Чтение онлайн

на главную

Жанры

В иудейской пустыне

Колкер Юрий

Шрифт:

Местоимением мы — злоупотребляли вокруг нещадно. Каждая кучка норовила говорить от имени всего Израиля; соседней кучке — воздуха не хотела оставить. В израильской (ивритской) политике число партий доходило при мне до 35-ти; в русской общине — в политике, в нравственной сфере, если брать шире, — их было еще больше. Разнобой неудивителен; наследие за плечами у всех было разное; большинству приходилось свое прошлое преодолевать, каждый делал это на свой лад; иным казалось, что только они правы. Отсюда — повальное мы. Жму руку тем, кто преодолел в себе русский язык. Восхищаюсь ими; но прошу оставить пятачок земли тем, для кого язык — не средство общения, а сердечная мышца. Собственно говоря, тут и просить нечего. Разве Михаил Хейфиц или Феликс Кандель не стали еврейскими писателями в Израиле, целиком оставаясь

в русском культурном поле, не порывая с ним? Не обошлись ли они без крикливой местечковости Гутиной и Каганской? Да, они — вместе с тем и русские писатели. Только замоскворецкий патриотизм откажет им в этом. Две культуры оказались в выигрыше от нашего однобокого, чисто советского воспитания. В этом и состоит сила индивидуальности: уметь недостаток превратить в достоинство… В прошлом еврейство отвергало тех, кого занесло в чужие края. Русские (другие русские, не теперешние) на минуту сделались в XIX веке всемирно отзывчивы — но разве это не еврейское качество, разве у евреев оно не прослеживается в тысячелетиях?

▶ _ЗАДАНИЯ_:
1. Выпишите из отрывка все фамилии людей, которые встречаются в самом рассуждении, то есть ниже слова «Шрифт:».
2. Воспроизведите часть отрывка, начиная со слов «в русском культурном» и заканчивая словами «прослеживается в тысячелетиях?».

▶ _БЛОК ДАННЫХ_:
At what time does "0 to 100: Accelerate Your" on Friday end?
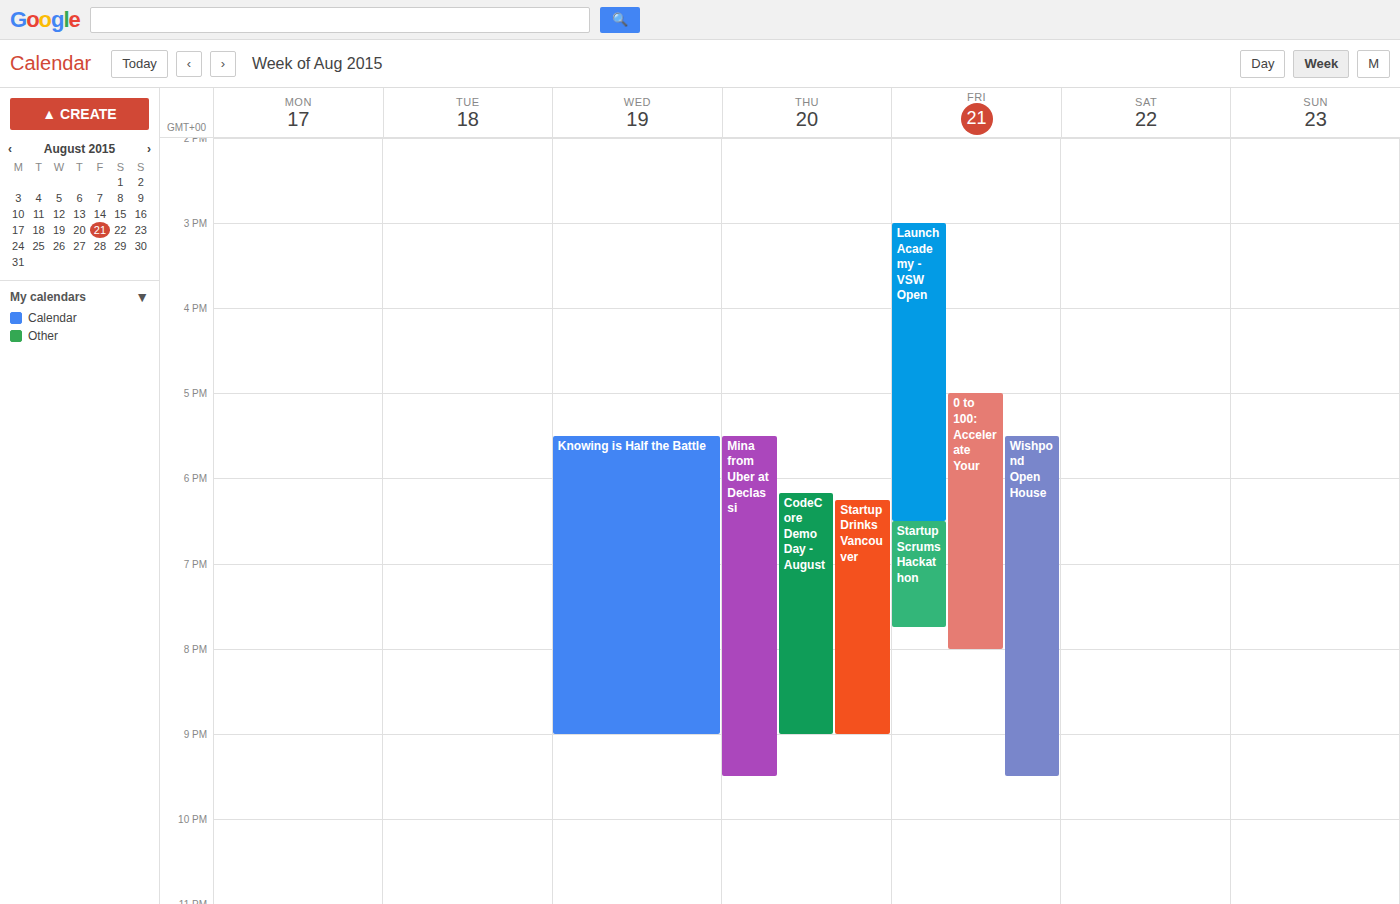
20:00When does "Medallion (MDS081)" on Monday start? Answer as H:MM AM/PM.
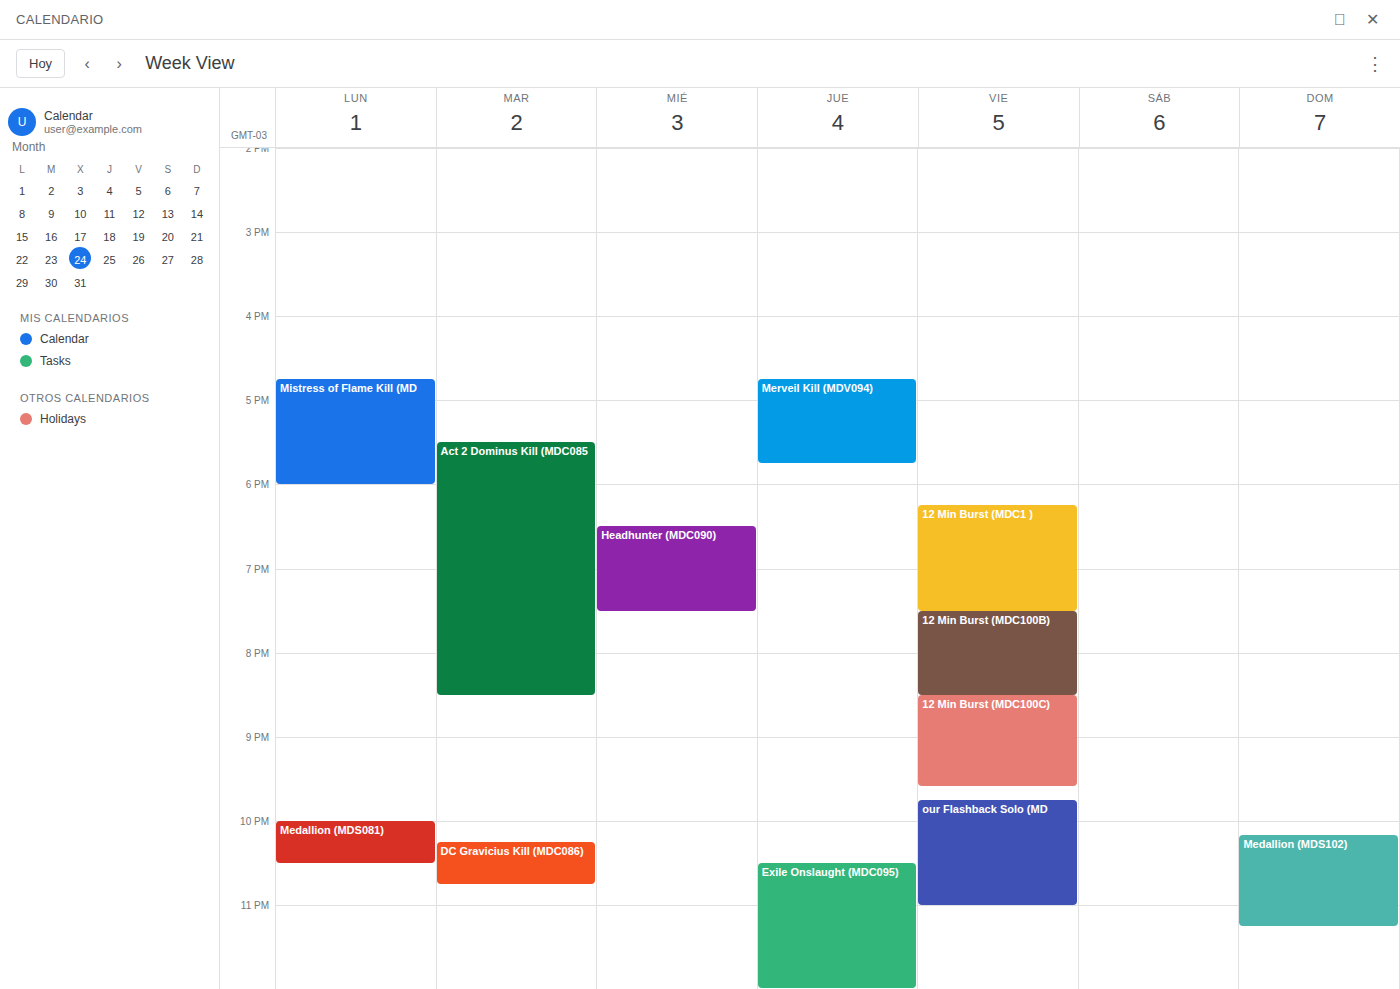
10:00 PM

▶ _ОТВЕТЫ К ЗАДАНИЯМ_:
1. Михаил Хейфиц, Феликс Кандель, Гутина, Каганская

2.
в русском культурном поле, не порывая с ним? Не обошлись ли они без крикливой местечковости Гутиной и Каганской? Да, они — вместе с тем и русские писатели. Только замоскворецкий патриотизм откажет им в этом. Две культуры оказались в выигрыше от нашего однобокого, чисто советского воспитания. В этом и состоит сила индивидуальности: уметь недостаток превратить в достоинство… В прошлом еврейство отвергало тех, кого занесло в чужие края. Русские (другие русские, не теперешние) на минуту сделались в XIX веке всемирно отзывчивы — но разве это не еврейское качество, разве у евреев оно не прослеживается в тысячелетиях?